| AIM OF THE EXERCISE |
Extend the personal essay on early money lessons from a young marriage, starting right after its final paragraph.
=== SELECTED EXCERPT ===
A few weeks before my husband and I got married, we stood in the lobby of our bank and stared blankly at each other. Ben looked down at his worn blue checkbook, then up at me, and wordlessly handed it over.  
That moment would come to symbolize what would happen next in our marriage: As we merged our lives, we merged our finances, too — and I took them over.  
It was December, and we were in our senior year of college. We were expecting our first baby in May. That spring, I graduated, gave birth and started my first job as a nurse. Ben became a stay-at-home dad, and once the summer was over, he was back to school to finish out his mathematics education degree while I continued to work.  
While it wasn’t exactly the easiest time in my life, it taught me very early on how to manage my family’s money on a limited income. Here are the biggest money lessons I learned during that first year of supporting our family. 

Prioritize Your Emergency Savings 

Right after we got married, I set up an emergency savings fund. Thanks to the more than 500 very generous family members and friends who came to our wedding, our cash gifts covered it. I’m grateful that after 11 years of marriage, several job changes, two houses and four kids, we haven’t had to touch it. Sure, we could have used that cash for a fancy gift to ourselves. But having that fundamental stash has made us feel more secure as we weathered the ups and downs of the past decade. 

Make a Plan for Paying Off Debt 

My second priority right out of school was paying off a private student loan Ben took out during his senior year. It had a staggeringly high interest rate — around 23% — so it had to go. At that point, we had taken out several federal student loans, but because the interest rates were much lower and they weren’t due for repayment, I focused on the high-interest non-federal loan first. I picked up one extra shift a week at the hospital, put that extra money toward it and paid it off in three months.   

It’s Never Too Early to Start Saving for Retirement 

Shortly after the wedding, a co-worker recommended a financial planner. I quickly set up a meeting to discuss saving for our retirement. I remember the advisor being so patient with us, despite the fact that we could only afford to put away $50 a month, and praising us for getting started at our age. It taught me that it’s never too early to start saving for the future.
=== RECORD SET ===
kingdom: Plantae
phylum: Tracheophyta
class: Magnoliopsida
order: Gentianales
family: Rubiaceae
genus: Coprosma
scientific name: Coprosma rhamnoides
===
=== RECORD SET ===
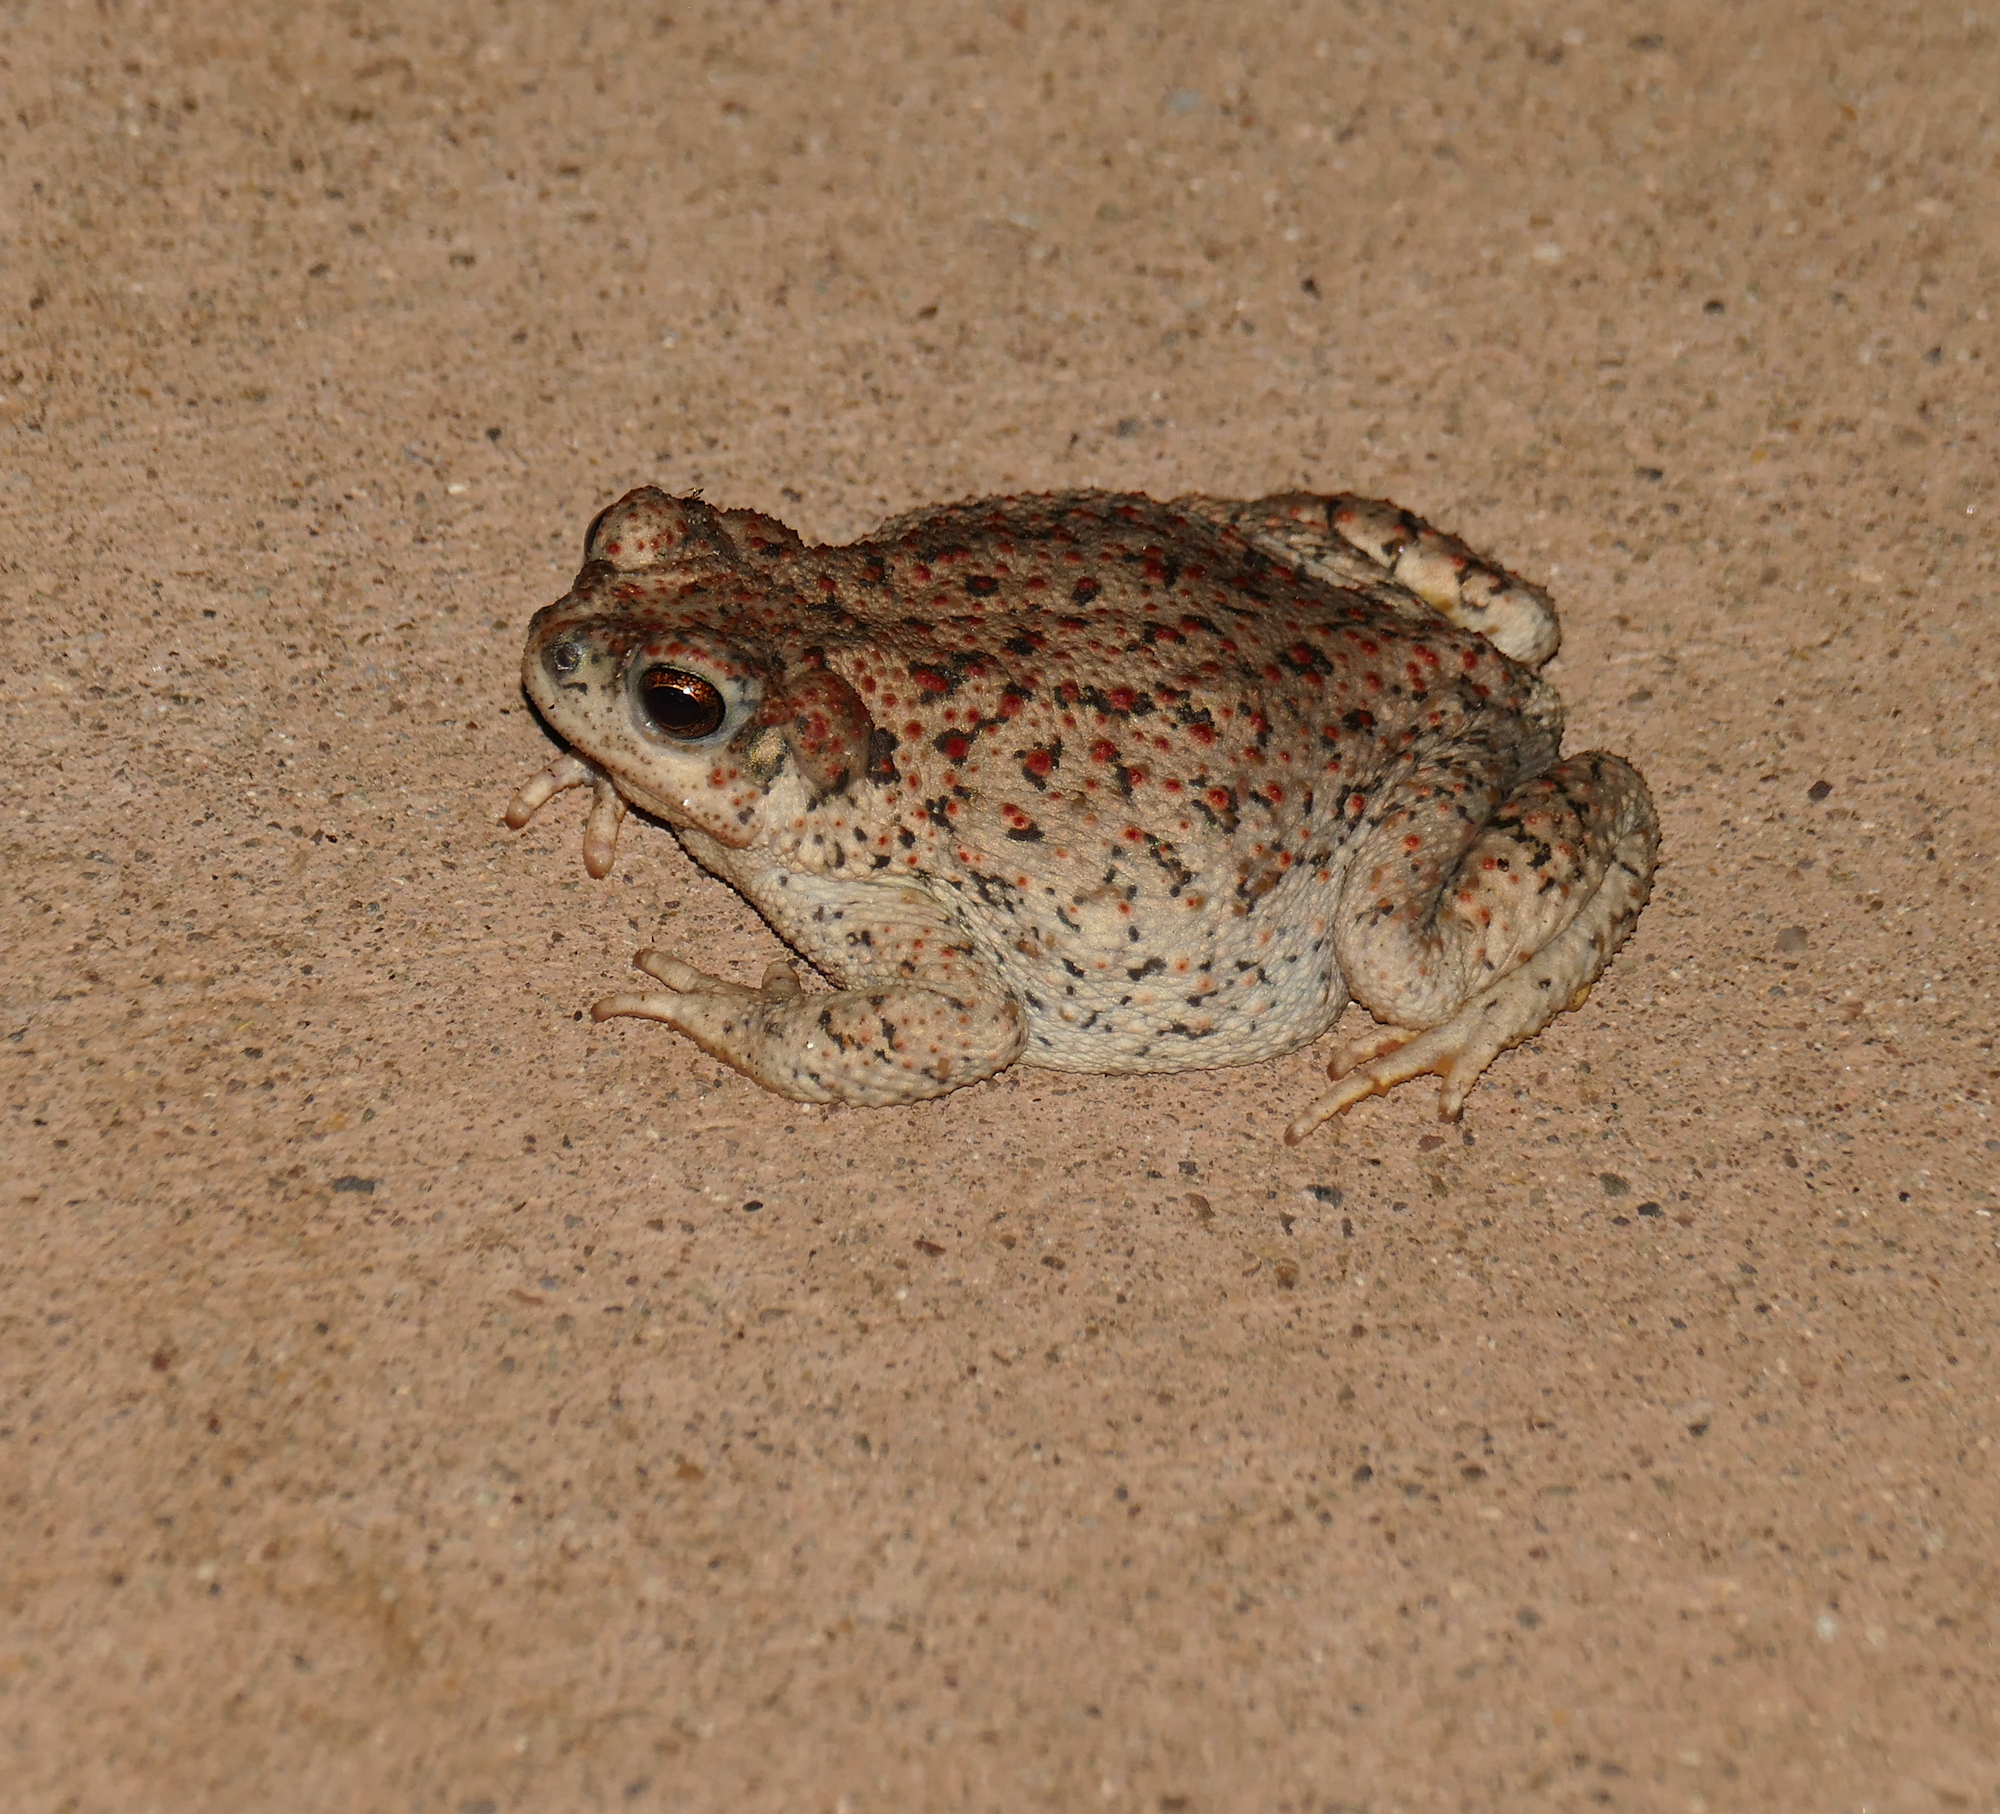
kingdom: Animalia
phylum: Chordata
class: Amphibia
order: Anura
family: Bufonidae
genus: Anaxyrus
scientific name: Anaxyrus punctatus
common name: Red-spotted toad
===
| EXERCISE ANSWER |
Living on a Budget Doesn’t Have to Mean Sacrificing Goals 

Although we didn’t make a lot of money that first year, our expenses were lean, too: We had a $500 monthly rental, a cheap phone plan and rabbit ears for TV. We lived simply, but I had big plans for our future. Once I was working, I set two major savings goals: 1) to buy myself a nice camera to document our daughter’s life, and 2) to buy my husband a planer to support his dream of becoming a woodworker.  
I calculated how many shifts I needed to pay for each and had faith that saving for these goals would be worthwhile. And it totally was. That camera purchase sparked my interest in blogging and writing, leading to my current career as a writer. And today, my husband, a teacher, has a thriving woodworking business on the side.  

Not All Money-Saving Strategies Are Worth It 

I worked two jobs my first year after college: By day I was a work-from-home nonprofit coordinator, and by night I was a nurse. That whole time, I refused to hire a babysitter. I wanted to save money and didn’t want to leave my baby — ever. I now know our entire family suffered as a result of my frugal ways. I didn’t get nearly enough rest and struggled with postpartum depression. Since then, I’ve learned that some things just aren’t worth skimping on, especially if it robs you of quality time with the people you love.